"And now these three remain: faith, hope and love. But the greatest of these is love."
It was in an American Literature class that brought us together. With the both of us being shy by nature, it took us a while to actually start talking to one another. After a few weeks of casual text conversations where we talked about our hobbies, interests & mostly our dogs, he did something special one day that caught my attention. After class had wrapped up, Ben & the other three students exited out of the door to the right. I, however, walked out and to the left, and started walking to my car by myself. It was about 10 seconds later when I heard someone running, and then noticed a pair of Vans sneakers that were now walking along side of mine. I looked up to see Ben casually smiling at me—acting like he didn't just run to catch up with me when he realized I had not walked with the rest of the group!

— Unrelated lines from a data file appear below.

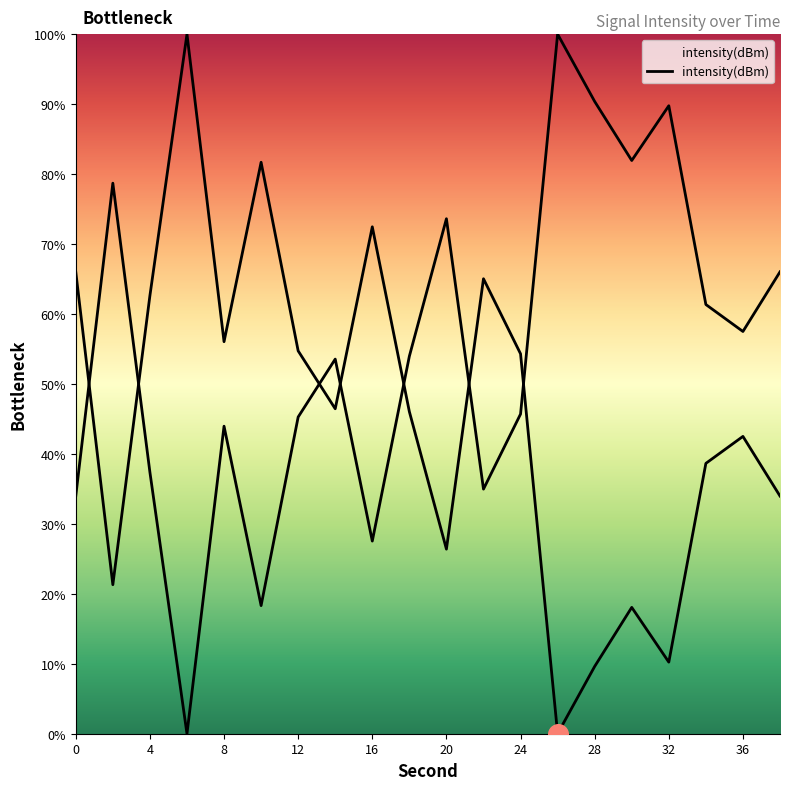

Approximately how many times larger is the value at 32 compared to 8?

2.0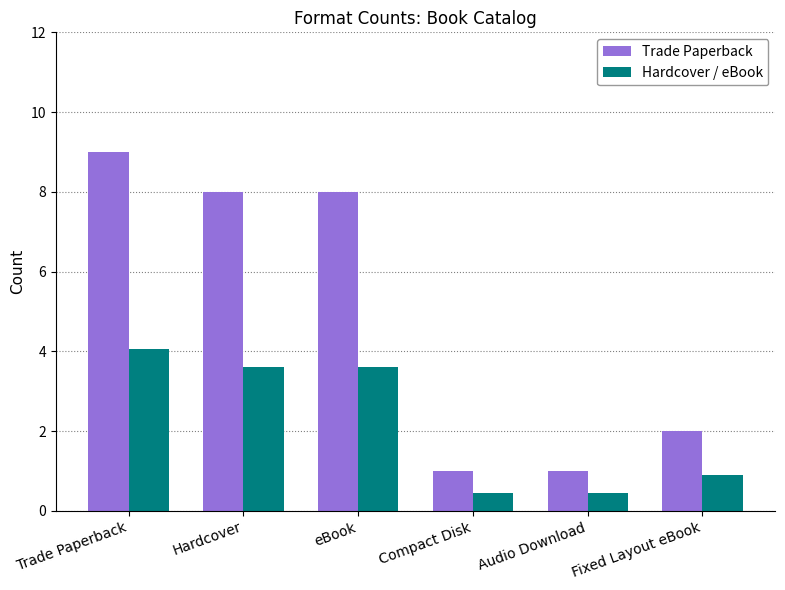

What is the difference between the maximum and minimum values in the Hardcover / eBook series?

3.6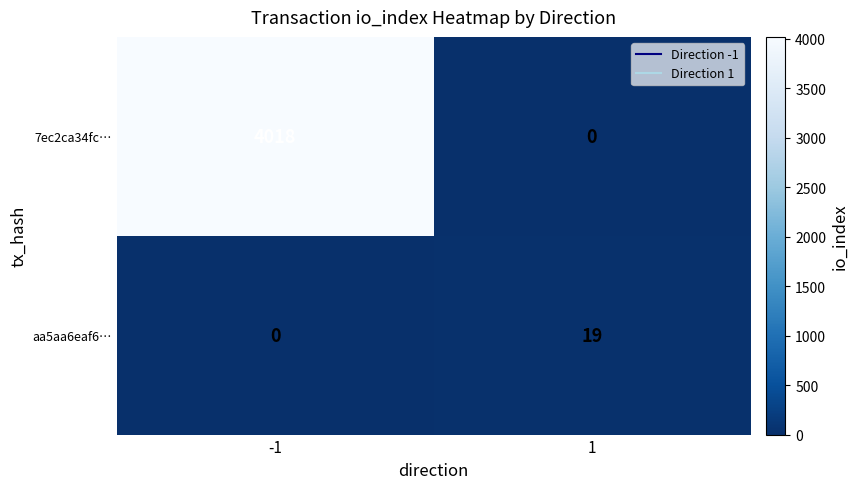

Reading left to right, what are all the values shown in this chart?

7ec2ca34fc…: 4018	0
aa5aa6eaf6…: 0	19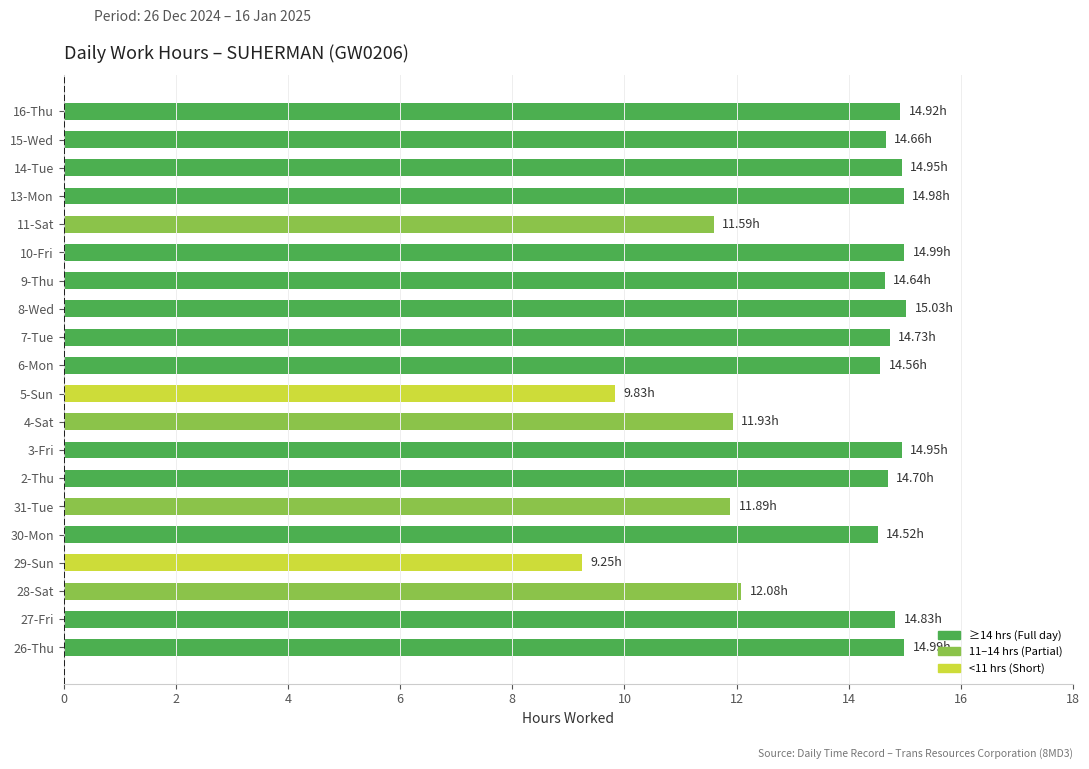

What is the average value?

13.7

I would like to say that Audrey and I had a whirlwind romance from the first time we laid eyes on each other, but this was not quite the case. I knew from the first moment we met that there was something extraordinarily special about Audrey. She was so beautiful, but there was also an ethereal characteristic about her that I could not quite define, a pull that I felt drawing me towards her and a feeling I had in her presence that I had never experienced before. We began having casual conversations, bordering on flirting, and I would tip-toe around the idea of going on a date. I was timid, I was afraid of ruining something that I felt could be so wonderful. After we met we would walk together after class and occasionally meet up to chat on campus, but it was a long time, over a year, until I actually got her to go on a date with me. We would text a lot, and I would propose the idea of going out to eat or going to see a movie, but Audrey always seemed to be busy, or we would make plans that would fall through on her end. I had essentially accepted that she was not interested in me in the same way that I was in her. Yet, that feeling never went away, that seemingly magnetic pull that I felt towards Audrey only grew in magnitude over time. So, I didn’t stop trying. Eventually, after what seemed to me like ages of futility, Audrey did agree to go on a date with me, and now we are here. I now understand what that feeling was that I first felt around Audrey, the feeling that kept pulling me towards her all of that time. It was the feeling of excitement for our journey ahead, the feeling of comfort in realizing that I will always have her by my side, the feeling of being in the presence of the person I will spend the rest of my life with…I just didn’t know it yet.